- Also known as: Michael: Tuesdays and Thursdays
- Created by: Bob Martin Don McKellar
- Written by: Bob Martin Matt Watts Susan Coyne Mark McKinney Katie Ford
- Directed by: Don McKellar Alison MacLean Patricia Rozema
- Starring: Matt Watts Bob Martin Jennifer Irwin Pablo Silveira Martha Burns Tommie-Amber Pirie Ed Asner Sandra Oh Al Karim Melody Johnson Lynne Griffin
- Composer: Jonathan Goldsmith
- Country of origin: Canada
- No. of seasons: 2
- No. of episodes: 18

Production
- Executive producers: Bob Martin Don McKellar Matt Watts
- Production locations: Ottawa, Ontario
- Running time: approx. 22 minutes
- Production companies: Rhombus Media Canadian Broadcasting Corporation

Original release
- Network: CBC
- Release: September 14, 2011 – January 29, 2017

= Michael: Every Day =

Michael: Every Day, formerly known as Michael: Tuesdays and Thursdays, is a Canadian television sitcom that debuted on CBC Television in 2011.

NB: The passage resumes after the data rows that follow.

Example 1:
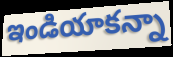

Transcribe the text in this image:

ఇండియాకన్నా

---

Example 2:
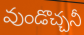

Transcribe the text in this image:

వుండొచ్చనీ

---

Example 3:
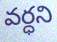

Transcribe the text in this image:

వర్ధని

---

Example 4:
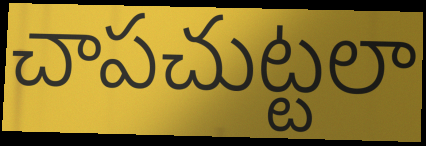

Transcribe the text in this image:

చాపచుట్టలా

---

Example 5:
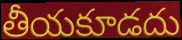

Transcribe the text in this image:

తీయకూడదుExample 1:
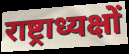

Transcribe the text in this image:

राष्ट्राध्यक्षों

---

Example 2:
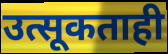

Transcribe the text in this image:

उत्सूकताही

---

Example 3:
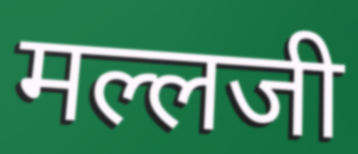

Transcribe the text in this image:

Described by the National Post as a cross between What About Bob? and Frasier, the show stars Matt Watts as Michael, a neurotic young man undergoing regular psychotherapy, and Bob Martin as David, his therapist who views Michael as an ideal guinea pig for the experimental psychiatric techniques he hopes will turn him into a bestselling pop psychology writer. Filmed in Ottawa, Ontario, the show's cast also includes Jennifer Irwin, Pablo Silveira, Martha Burns and Tommie-Amber Pirie.

The series is based in part on Watts' own past struggles with anxiety disorder.

==Episodes==
===Season 1===
The series was greenlit in February 2011, shot during June of that year at an average episode budget of $150,000 CAD and premiered on CBC on September 14, 2011, at 9 pm. After two episodes, the series was moved to Tuesdays at 9PM. The show was not renewed for the 2012–13 season.

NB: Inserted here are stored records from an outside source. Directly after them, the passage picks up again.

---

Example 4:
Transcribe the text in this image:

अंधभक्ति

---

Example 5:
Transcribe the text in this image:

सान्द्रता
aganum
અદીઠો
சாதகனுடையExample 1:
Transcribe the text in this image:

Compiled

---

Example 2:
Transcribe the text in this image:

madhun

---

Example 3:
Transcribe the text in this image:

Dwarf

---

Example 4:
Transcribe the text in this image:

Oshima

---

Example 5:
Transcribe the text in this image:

The first season was released on DVD in Canada in 2014 by VideoWorks. In 2015, it became available in the United States through Hulu. In Canada, it is available to stream through the CBC's website.

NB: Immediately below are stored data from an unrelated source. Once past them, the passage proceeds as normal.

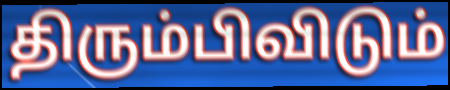
திரும்பிவிடும்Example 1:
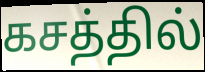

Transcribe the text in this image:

கசத்தில்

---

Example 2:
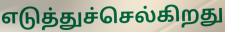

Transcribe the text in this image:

எடுத்துச்செல்கிறது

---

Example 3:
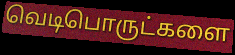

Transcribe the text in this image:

வெடிபொருட்களை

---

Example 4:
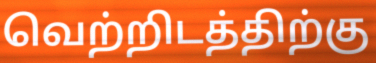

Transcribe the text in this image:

வெற்றிடத்திற்கு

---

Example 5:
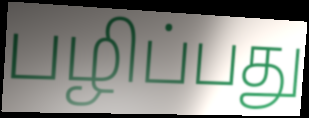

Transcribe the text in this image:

| No. | Title | Directed by | Written by | Original release date | Canadian viewers (millions) |
|---|---|---|---|---|---|
| 1 | "Small Talk" | Don McKellar | Bob Martin | September 14, 2011 | 0.321 |
| 2 | "Unscripted Conversation" | Don McKellar | Matt Watts | September 21, 2011 | 0.199 |
| 3 | "Vomiting" | Don McKellar | Bob Martin | September 27, 2011 | 0.153 |
| 4 | "Sleeping with People" | Don McKellar | Bob Martin | October 4, 2011 | 0.234 |
| 5 | "Bridges" | Alison Maclean | Matt Watts | October 11, 2011 | 0.260 |
| 6 | "Trust" | Alison Maclean | Bob Martin | October 18, 2011 | 0.178 |
| 7 | "Heights" | Alison Maclean | Mark McKinney | October 25, 2011 | 0.273 |
| 8 | "Being Alone" | Patricia Rozema | Matt Watts | November 1, 2011 | 0.209 |
| 9 | "Ridicule" | Patricia Rozema | Susan Coyne | November 8, 2011 | 0.251 |
| 10 | "Sweating" | Patricia Rozema | Susan Coyne | November 15, 2011 | 0.187 |
| 11 | "Failure" | Don McKellar | Katie Ford | November 29, 2011 | 0.223 |
| 12 | "Endings" | Don McKellar | Bob Martin | December 6, 2011 | 0.145 |

===Season 2===
In March 2015, the CBC announced that the series would return with six new episodes in the 2015–16 season. The new episodes were ultimately delayed, however, and premiered in January 2017 under the new series title Michael: Every Day. The series was not renewed for a third season.

| No. | Title | Directed by | Written by | Original release date | Canadian viewers (millions) |
|---|---|---|---|---|---|
| 1 | "Squirrels" | Don McKellar | Matt Watts | January 15, 2017 | 0.189 |
| 2 | "Making a Friend" | Don McKellar | Matt Watts | January 15, 2017 | 0.136 |
| 3 | "Public Urination" | Don McKellar | Lynn Coady | January 22, 2017 | N/A |
| 4 | "Panic Camp" | Don McKellar | Lynn Coady | January 22, 2017 | N/A |
| 5 | "Hodophobia - Part 1" | Don McKellar | Bob Martin | January 29, 2017 | N/A |
| 6 | "Hodophobia - Part 2" | Don McKellar | Bob Martin | January 29, 2017 | N/A |

==Reception==
The show's premiere episode garnered low ratings, with 199,000 viewers watching. The rest of the season averaged around 250,000 viewers.